The bear’s head came up. Pelting rain obscured Patsy’s vision. “Nice bear.” Patsy swallowed, groping frantically in her pack in the shadowed darkness. “Pretty bear.” Another gulp. “Hungry bear?” Out of the corner of her eye, she saw Virgie shaking her head, silently warning her to keep still.
The bear took several steps toward them. It stared, as if confused by their presence. Just then, Patsy heard rustling in the bushes behind them.
Virgie grabbed Patsy’s arm. “We gotta move,” she screamed. “We’re between a mama bear and her cubs!”
The bear reared, roared, and tottered in their direction. Patsy wet her pants. She felt her heart thumping against her chest. “Oh God, we’re goners.”
More noise from the bushes behind them distracted the bear. She stepped closer. The girls, wanting to run but frozen with fear, slowly backed away.
The bear dropped on paws the size of dinner plates and advanced. Despite the great bulk of the creature, its approach was silent, save for a low growl that rumbled from deep within. The growl was loud enough to be heard over the stream that roared at their soaked feet. Its head swung from side to side in rhythm with its lumbering steps, its eyes fixed on them.
Patsy continued to search futilely in her backpack for their puny jackknife while Virgie clutched her free arm. Patsy could hear the sound of her own heart pounding over the menacing snarl. Her vision blurred and her breaths came in fits and starts. Her mind went blank save for one thought that this was the way her life would end. In some distant part of her brain she wondered if the beast would kill her first or just start eating her alive. She whispered a hurried prayer for the former. Its enormous claws were now clearly visible; that she’d even considered their puny knife might offer some defense seemed morbidly laughable. The bear stalked to within fifteen feet of them when it reared again and sniffed the air.
Chapter 29: Backward Glances
Women dressed in leather jackets stood leaning over bikes or straddling the seats and chatting, or squatting beside open toolboxes on the sidewalk, fiddling with motorcycle parts. They smiled, waved, and strolled over when Selma maneuvered her bike into line with the others. Selma disembarked and helped Virgie climb out onto the pavement. Next, raucous laughter, shouted greetings, bear hugs, and backslapping exploded.
Selma began the introductions. “Virgie, meet LaVonne.” The woman’s green eyes crinkled when she offered a gloved hand, a perfect image of Katherine Hepburn with her short-billed cap, scarf knotted at the neck, and form-fitting jacket.
Next stood Anne Marie, wearing gray wool breeches with white piping down the leg, white boots, white gloves, and a jaunty cap perched on her head backwards. The woman smiled at her, nodded, and returned to digging in her saddlebags.

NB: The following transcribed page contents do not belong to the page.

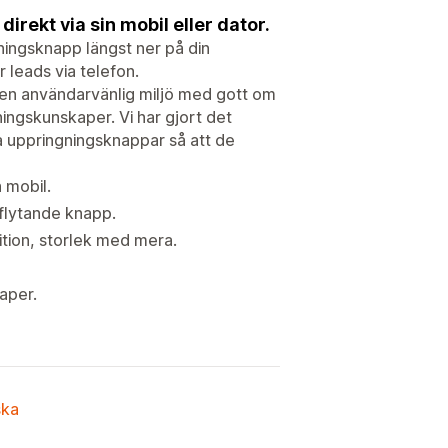
irekt via sin mobil eller dator.
gningsknapp längst ner på din
r leads via telefon.
t en användarvänlig miljö med gott om
ningskunskaper. Vi har gjort det
a uppringningsknappar så att de
 mobil.
 flytande knapp.
ition, storlek med mera.
aper.
ska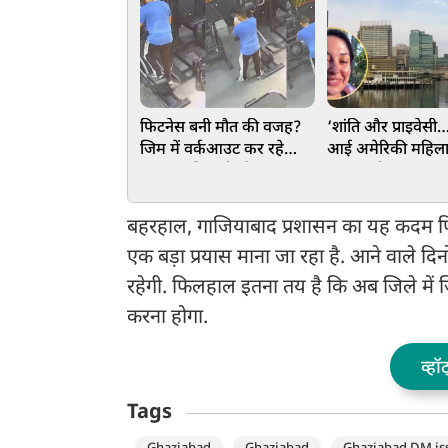
फिटनेस बनी मौत की वजह?
‘शांति और प्राइवेसी
जिम में वर्कआउट कर रहे
आई अमेरिकी महिला
SOG अधिकारी की अचानक
गए यहां के घर, बताय
मौत, हर कोई हैरान
अमेरिका से बेहतर, 
गया Video
बहरहाल, गाजियाबाद प्रशासन का यह कदम फिटनेस
एक बड़ा प्रयास माना जा रहा है. आने वाले दिन
रहेगी. फिलहाल इतना तय है कि अब जिले में जि
करना होगा.
व्हॉ
Tags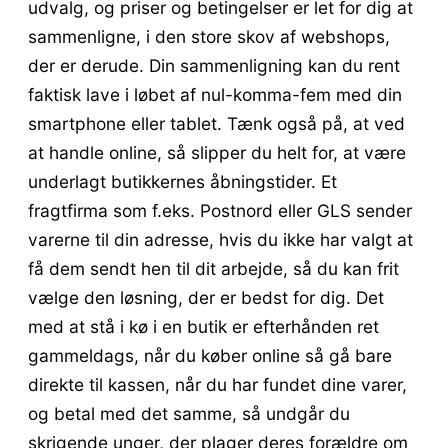
udvalg, og priser og betingelser er let for dig at
sammenligne, i den store skov af webshops,
der er derude. Din sammenligning kan du rent
faktisk lave i løbet af nul-komma-fem med din
smartphone eller tablet. Tænk også på, at ved
at handle online, så slipper du helt for, at være
underlagt butikkernes åbningstider. Et
fragtfirma som f.eks. Postnord eller GLS sender
varerne til din adresse, hvis du ikke har valgt at
få dem sendt hen til dit arbejde, så du kan frit
vælge den løsning, der er bedst for dig. Det
med at stå i kø i en butik er efterhånden ret
gammeldags, når du køber online så gå bare
direkte til kassen, når du har fundet dine varer,
og betal med det samme, så undgår du
skrigende unger, der plager deres forældre om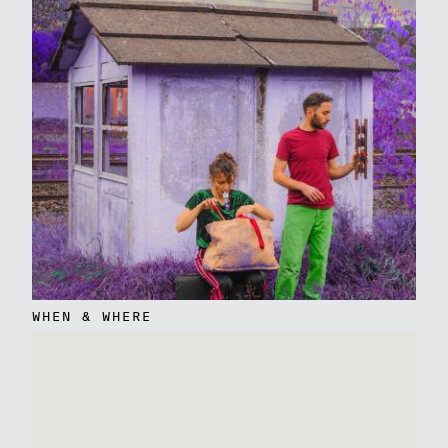
WHEN & WHERE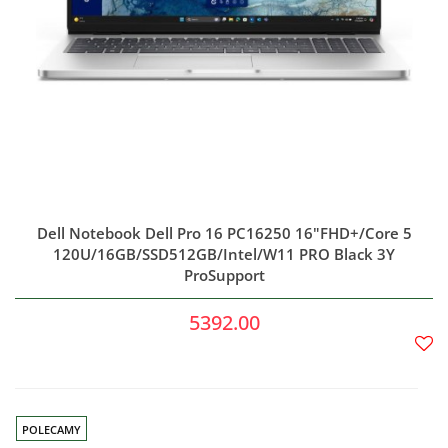
Dell Notebook Dell Pro 16 PC16250 16"FHD+/Core 5
120U/16GB/SSD512GB/Intel/W11 PRO Black 3Y
ProSupport
5392.00
Do
prze
POLECAMY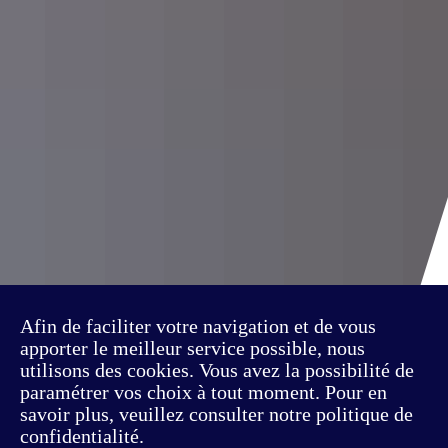
Afin de faciliter votre navigation et de vous
apporter le meilleur service possible, nous
utilisons des cookies. Vous avez la possibilité de
paramétrer vos choix à tout moment. Pour en
savoir plus, veuillez consulter notre politique de
confidentialité.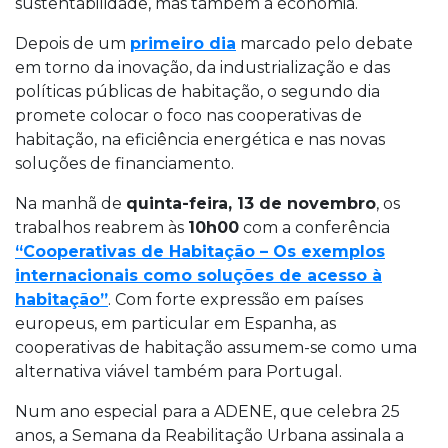
sustentabilidade, mas também à economia.
Depois de um
primeiro dia
marcado pelo debate
em torno da inovação, da industrialização e das
políticas públicas de habitação, o segundo dia
promete colocar o foco nas cooperativas de
habitação, na eficiência energética e nas novas
soluções de financiamento.
Na manhã de
quinta-feira, 13 de novembro
, os
trabalhos reabrem às
10h00
com a conferência
“Cooperativas de Habitação – Os exemplos
internacionais como soluções de acesso à
habitação”
. Com forte expressão em países
europeus, em particular em Espanha, as
cooperativas de habitação assumem-se como uma
alternativa viável também para Portugal.
Num ano especial para a ADENE, que celebra 25
anos, a Semana da Reabilitação Urbana assinala a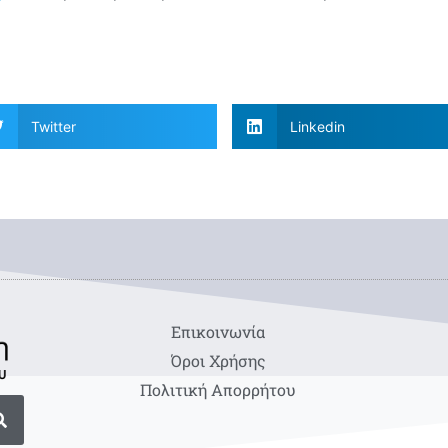
Twitter
Linkedin
Eπικοινωνία
Όροι Χρήσης
Πολιτική Απορρήτου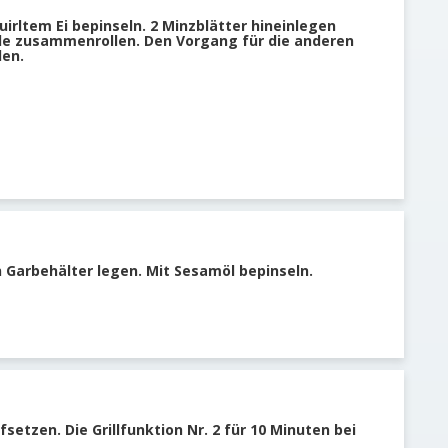
irltem Ei bepinseln. 2 Minzblätter hineinlegen
olle zusammenrollen. Den Vorgang für die anderen
len.
en Garbehälter legen. Mit Sesamöl bepinseln.
fsetzen. Die Grillfunktion Nr. 2 für 10 Minuten bei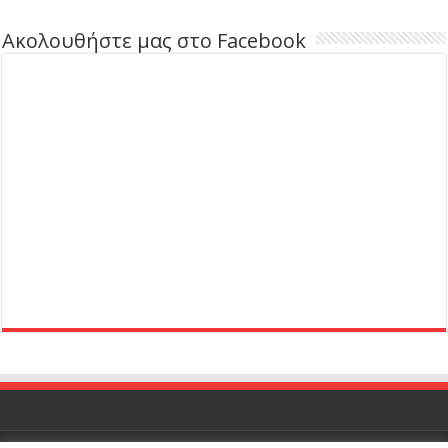
Ακολουθήστε μας στο Facebook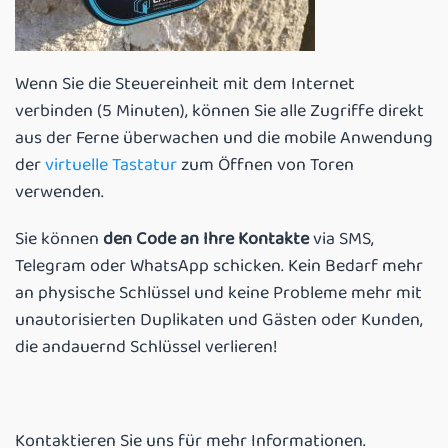
Wenn Sie die Steuereinheit mit dem Internet
verbinden (5 Minuten), können Sie alle Zugriffe direkt
aus der Ferne überwachen und die mobile Anwendung
der
virtuelle Tastatur
zum Öffnen von Toren
verwenden.
Sie können
den Code an Ihre Kontakte
via SMS,
Telegram oder WhatsApp schicken. Kein Bedarf mehr
an physische Schlüssel und keine Probleme mehr mit
unautorisierten Duplikaten und Gästen oder Kunden,
die andauernd Schlüssel verlieren!
Kontaktieren Sie uns für mehr Informationen.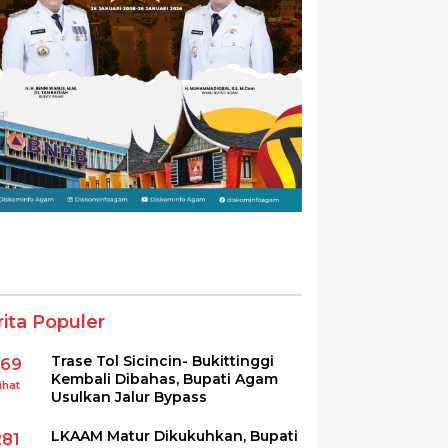
rita Populer
Trase Tol Sicincin- Bukittinggi
369
Kembali Dibahas, Bupati Agam
ihat
Usulkan Jalur Bypass
LKAAM Matur Dikukuhkan, Bupati
281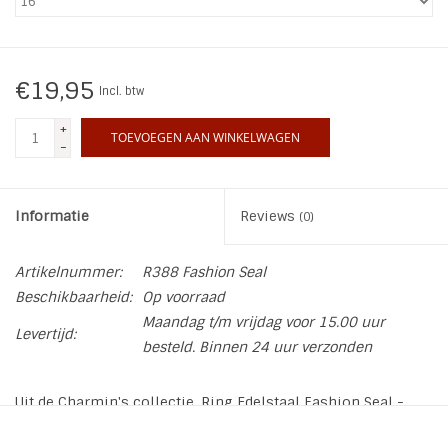
INSPIRATIE
€19,95
Incl. btw
SALE
+
TOEVOEGEN AAN WINKELWAGEN
-
Blog
Informatie
Reviews
(0)
Artikelnummer:
R388 Fashion Seal
Beschikbaarheid:
Op voorraad
Maandag t/m vrijdag voor 15.00 uur
Levertijd:
besteld. Binnen 24 uur verzonden
Uit de Charmin's collectie. Ring Edelstaal Fashion Seal -
Black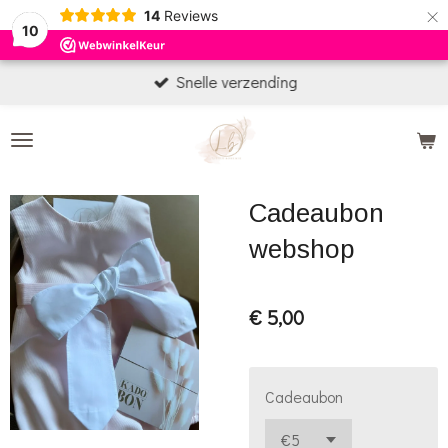
×
14
Reviews
10
Snelle verzending
Cadeaubon
webshop
€ 5,00
Cadeaubon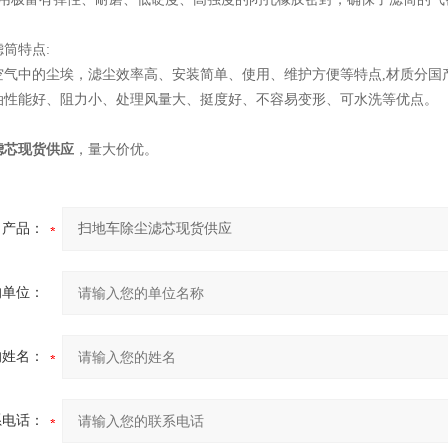
筒特点:
空气中的尘埃，滤尘效率高、安装简单、使用、维护方便等特点,材质分国
油性能好、阻力小、处理风量大、挺度好、不容易变形、可水洗等优点。
滤芯现货供应
，量大价优。
产品：
的单位：
的姓名：
系电话：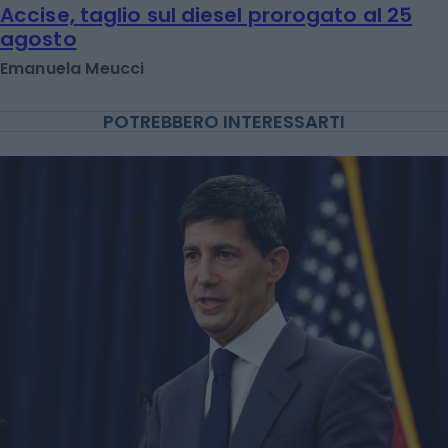
Accise, taglio sul diesel prorogato al 25
agosto
Emanuela Meucci
POTREBBERO INTERESSARTI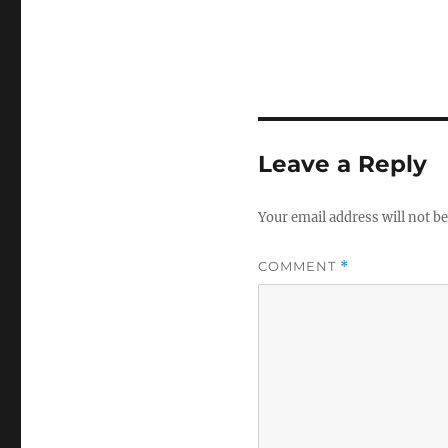
Leave a Reply
Your email address will not be
COMMENT
*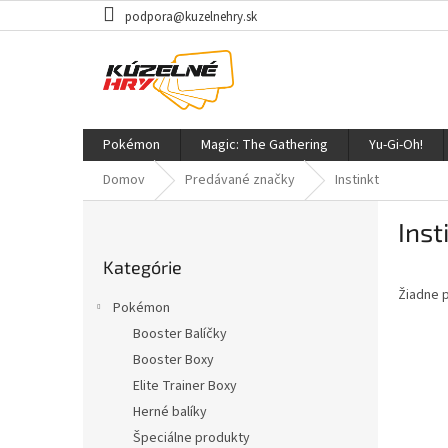
Prejsť
podpora@kuzelnehry.sk
na
obsah
Pokémon
Magic: The Gathering
Yu-Gi-Oh!
Domov
Predávané značky
Instinkt
B
Inst
o
Preskočiť
č
Kategórie
kategórie
n
Žiadne 
ý
Pokémon
p
Booster Balíčky
a
Booster Boxy
n
e
Elite Trainer Boxy
l
Herné balíky
Špeciálne produkty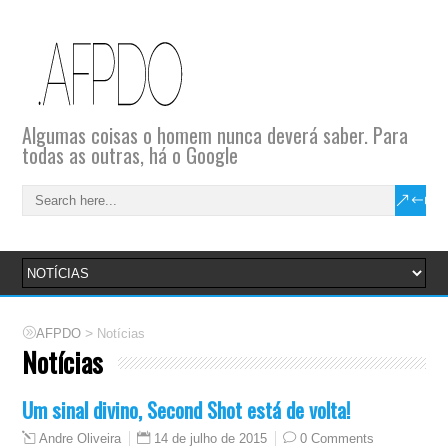
Algumas coisas o homem nunca deverá saber. Para
todas as outras, há o Google
>
AFPDO
Notícias
Notícias
Um sinal divino, Second Shot está de volta!
14 de julho de 2015
0 Comments
Andre Oliveira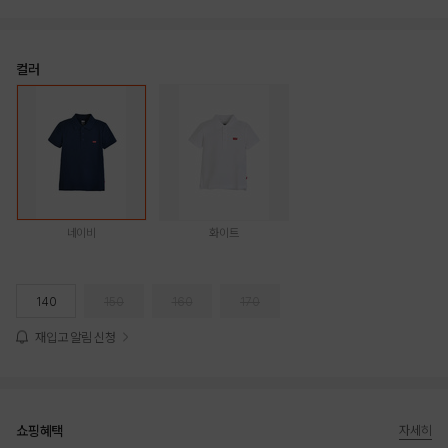
컬러
네이비
화이트
140
150
160
170
재입고 알림 신청
쇼핑혜택
자세히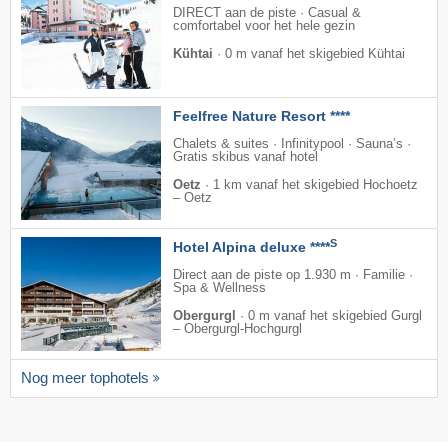
DIRECT aan de piste · Casual &
comfortabel voor het hele gezin
Kühtai
·
0 m vanaf het skigebied Kühtai
Feelfree Nature Resort ****
Chalets & suites · Infinitypool · Sauna’s ·
Gratis skibus vanaf hotel
Oetz
·
1 km vanaf het skigebied Hochoetz
– Oetz
S
Hotel Alpina deluxe ****
Direct aan de piste op 1.930 m · Familie ·
Spa & Wellness
Obergurgl
·
0 m vanaf het skigebied Gurgl
– Obergurgl-Hochgurgl
Nog meer tophotels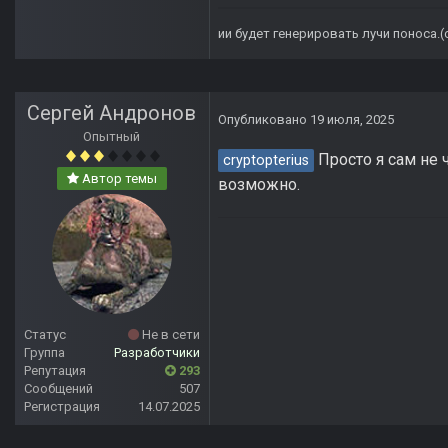
ии будет генерировать лучи поноса.
Сергей Андронов
Опубликовано
19 июля, 2025
Опытный
Просто я сам не 
cryptopterius
Автор темы
возможно.
Статус
Не в сети
Группа
Разработчики
Репутация
293
Сообщений
507
Регистрация
14.07.2025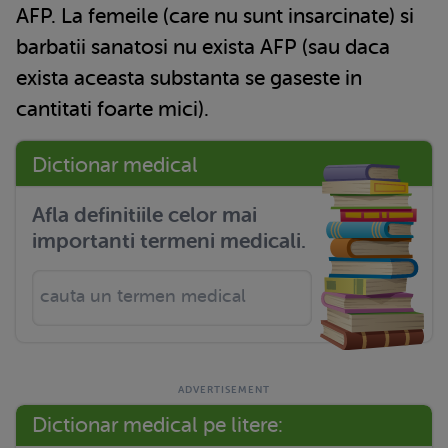
AFP. La femeile (care nu sunt insarcinate) si
barbatii sanatosi nu exista AFP (sau daca
exista aceasta substanta se gaseste in
cantitati foarte mici).
Dictionar medical
Afla definitiile celor mai
importanti termeni medicali.
Dictionar medical pe litere:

Someone named Della strode over and shook Virgie’s hand until her fingers tingled. “Been riding the plank lately?” Selma asked, pushing aside her outstretched hand to wrap her in embrace.
“Would, if I could find some interesting trestles.” Everyone laughed.
These women strutted and oozed happiness with a swagger. No pansy mothers and grandmothers here. Yet they looked dignified, almost sophisticated, dashing. She looked forward to getting to know more about them as soon as this exhausting day ended.